The two activities of defining a concept and grouping associated concepts are separated. The result of this is Wikipedia entries remain topics of interest that are discrete and clearly defined. This make them ideal for sanity checking that our choice of topic aggregation page are discrete and clearly defined as discussed in the previous ‘what makes a good topic aggregation page?’ Post.

Update: Bob Bater has written a nice post on  this topic on the ISKO UK blog.

Conclusion? The Wikipedia categorization system reflects but does not consistently apply the principles of KO as expounded in the formal literature.
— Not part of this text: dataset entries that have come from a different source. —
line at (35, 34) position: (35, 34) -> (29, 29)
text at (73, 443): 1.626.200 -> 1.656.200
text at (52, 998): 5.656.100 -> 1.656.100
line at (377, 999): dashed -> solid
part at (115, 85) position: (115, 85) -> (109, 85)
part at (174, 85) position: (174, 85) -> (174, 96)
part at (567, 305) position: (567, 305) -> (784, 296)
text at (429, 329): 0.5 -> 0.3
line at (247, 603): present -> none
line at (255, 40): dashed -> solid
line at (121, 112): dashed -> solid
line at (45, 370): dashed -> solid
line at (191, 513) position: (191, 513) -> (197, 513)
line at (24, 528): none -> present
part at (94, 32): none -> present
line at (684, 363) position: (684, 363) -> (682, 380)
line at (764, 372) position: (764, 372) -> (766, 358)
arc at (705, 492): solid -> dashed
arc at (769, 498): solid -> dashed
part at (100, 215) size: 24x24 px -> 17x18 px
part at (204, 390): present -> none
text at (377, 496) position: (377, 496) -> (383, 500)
It is nevertheless interesting because it might well represent what results when folksonomy meets formal KO and agrees to a compromise.

http://iskouk.wordpress.com/2008/09/22/wikipedias-approach-to-categorization/

Comments

2 Responses to “Wikipedia as controlled vocabulary

  1. Katharine on October 23rd, 2008 10:40 am

    This is fascinating – and engaging with information retrieval issues in a way that much academic work (at least as evidenced in peer reviewed journals) is not. However, I must say I am uncomfortable with the idea that wikipedia becomes a de facto standard controlled vocabulary on the web for a number of reasons:
    1. Should we be creating standards out of tools which were not intended to be used for that purpose?
    2. In my opinion, conceptual categories and the names we give to them are deeply connected to the world-views that underly them. By even accepting that there can be a universal controlled vocabulary, we are imposing a structure created out of what is actually not a huge community
    3. Which is my third point, there are a massive number of passive users on the web who are not wikipedia authors and do not link to their content (perhaps because they are not assured that social computing is a good means of ensuring accuracy and authority, a position I am in myself) – is it wise to accept a ‘universal controlled vocabulary’ which has been created by a small self-selecting group whose primary aim is not making information more easily available and better organised?

  2. Fran on November 4th, 2008 7:24 pm

    Being free to use means that people are going to use Wikipedia in any way they can, even when it only does the job averagely well. I agree that there is a real danger it becomes dominant and imposes its viewpoint in all sorts of ways. However, I am torn, because this sort of thing happens all the time (Microsoft, Google, the BBC itself) and if Wikipedia’s “freeness” helps people to be innovative, that is probably a good thing. I do worry that we may have reached “peak Wikipedia” – like “peak oil” – it may be a finite resource. If all the people willing to contribute charitably decide they have other more urgent things to attend to (like getting paid for their time now their pensions have been swallowed up in the credit crunch) it could grow less and less reliable while it becomes more and more embedded. The longer it keeps going, the harder it will be to replace it with anything bespoke or higher quality (i.e. more expensive), especially if it has prompted a total de-professionalisation of the reference/information provision industries.